I don't know if that extra half mil makes a difference, but I don't feel that the knife is particularly fat or anything. Definately no anorexic laser, it's a solid peace of steel.
FWIW, I picked up a 240 Ginsan from James recently and for me the Ginsan is a better cutter and all round knife. Not that there's a lot in it.


----------



## mike9 (Jul 13, 2012)

It's thick only at the tang juncture where it fits into the handle. It really tapers down at the choil. That's an excellent knife I gifted mine to my best man a few years ago. I get to use it when we visit and I think about getting another one some day. That's also a good price for a custom handle.

Video review -


----------



## bonesetter (Nov 11, 2015)

Thanks guys

It's out of stock at the moment, otherwise I would have pulled the trigger

However, after far too much time searching to decide, I've just bought this
[h1]Kohetsu AS Western Gyuto [/h1]




  








kohetsu-western-as-gyuto-240mm-2.png




__
bonesetter


__
Nov 29, 2015


----------



## ordo (Mar 19, 2009)

Nice choice.

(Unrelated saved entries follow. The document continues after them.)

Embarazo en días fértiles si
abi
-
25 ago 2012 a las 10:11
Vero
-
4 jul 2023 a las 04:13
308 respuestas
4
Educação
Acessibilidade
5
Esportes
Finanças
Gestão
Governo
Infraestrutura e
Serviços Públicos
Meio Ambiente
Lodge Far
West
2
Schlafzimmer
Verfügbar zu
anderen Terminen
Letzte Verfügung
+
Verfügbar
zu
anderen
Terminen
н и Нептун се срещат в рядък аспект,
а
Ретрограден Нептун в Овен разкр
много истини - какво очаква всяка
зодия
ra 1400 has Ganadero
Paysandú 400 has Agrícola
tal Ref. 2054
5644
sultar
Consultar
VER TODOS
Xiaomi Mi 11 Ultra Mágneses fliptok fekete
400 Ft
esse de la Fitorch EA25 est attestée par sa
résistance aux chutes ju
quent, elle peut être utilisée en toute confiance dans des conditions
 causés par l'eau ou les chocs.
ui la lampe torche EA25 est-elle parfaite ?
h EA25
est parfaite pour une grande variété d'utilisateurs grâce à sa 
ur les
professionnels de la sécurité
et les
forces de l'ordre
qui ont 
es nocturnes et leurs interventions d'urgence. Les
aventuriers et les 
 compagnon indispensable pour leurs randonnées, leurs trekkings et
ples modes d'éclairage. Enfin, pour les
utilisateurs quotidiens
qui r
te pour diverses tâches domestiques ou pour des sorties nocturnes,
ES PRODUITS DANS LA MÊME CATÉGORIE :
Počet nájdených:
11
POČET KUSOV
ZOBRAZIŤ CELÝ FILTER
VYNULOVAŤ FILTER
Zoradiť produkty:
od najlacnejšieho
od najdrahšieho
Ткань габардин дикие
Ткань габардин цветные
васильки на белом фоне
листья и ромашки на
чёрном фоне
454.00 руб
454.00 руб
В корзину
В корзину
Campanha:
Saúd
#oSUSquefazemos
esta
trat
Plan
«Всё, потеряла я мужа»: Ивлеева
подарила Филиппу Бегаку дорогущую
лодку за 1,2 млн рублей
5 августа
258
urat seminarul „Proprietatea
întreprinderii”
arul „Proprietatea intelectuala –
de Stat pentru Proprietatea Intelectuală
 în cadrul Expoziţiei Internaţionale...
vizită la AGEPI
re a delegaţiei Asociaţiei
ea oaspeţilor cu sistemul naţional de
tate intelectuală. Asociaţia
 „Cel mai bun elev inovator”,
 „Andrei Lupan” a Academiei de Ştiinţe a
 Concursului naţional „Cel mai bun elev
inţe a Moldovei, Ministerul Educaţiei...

But take care: the pick looks like a 270 mm.


----------



## bonesetter (Nov 11, 2015)

ordo said:


> Nice choice. But take care: the pick looks like a 270 mm.


Thanks for the thumbs up - good to have that

The knife hasn't shipped yet (from Mark @ cktg) I don't think. Do you think I should shoot him an email and check re sizing?


----------



## millionsknives (Apr 25, 2014)

My guess is that it is the same picture used for all the gyutos in this line.  It's unlikely he'd send you a bigger knife (more expensive) for the price of a 240


----------



## ordo (Mar 19, 2009)

It's the same pick for all of them, a 270 mm. in my eyes.

240 mm. is like a perfect home cook knife size. Hope you enjoy it.

And don't change your mind again, please!


----------



## bonesetter (Nov 11, 2015)

ordo said:


> It's the same pick for all of them, a 270 mm. in my eyes.
> 
> 240 mm. is like a perfect home cook knife size. Hope you enjoy it.
> 
> And don't change your mind again, please!


He he. From reading (far too many now) threads here and elsewhere, it seems a common progression to move from German to Japanese/French.

I started out with a 8" Victorinox and then a 10" Welch which I really enjoyed, being the first 10" I had used.

I just wish I had cancelled that Shun order before it got sent


----------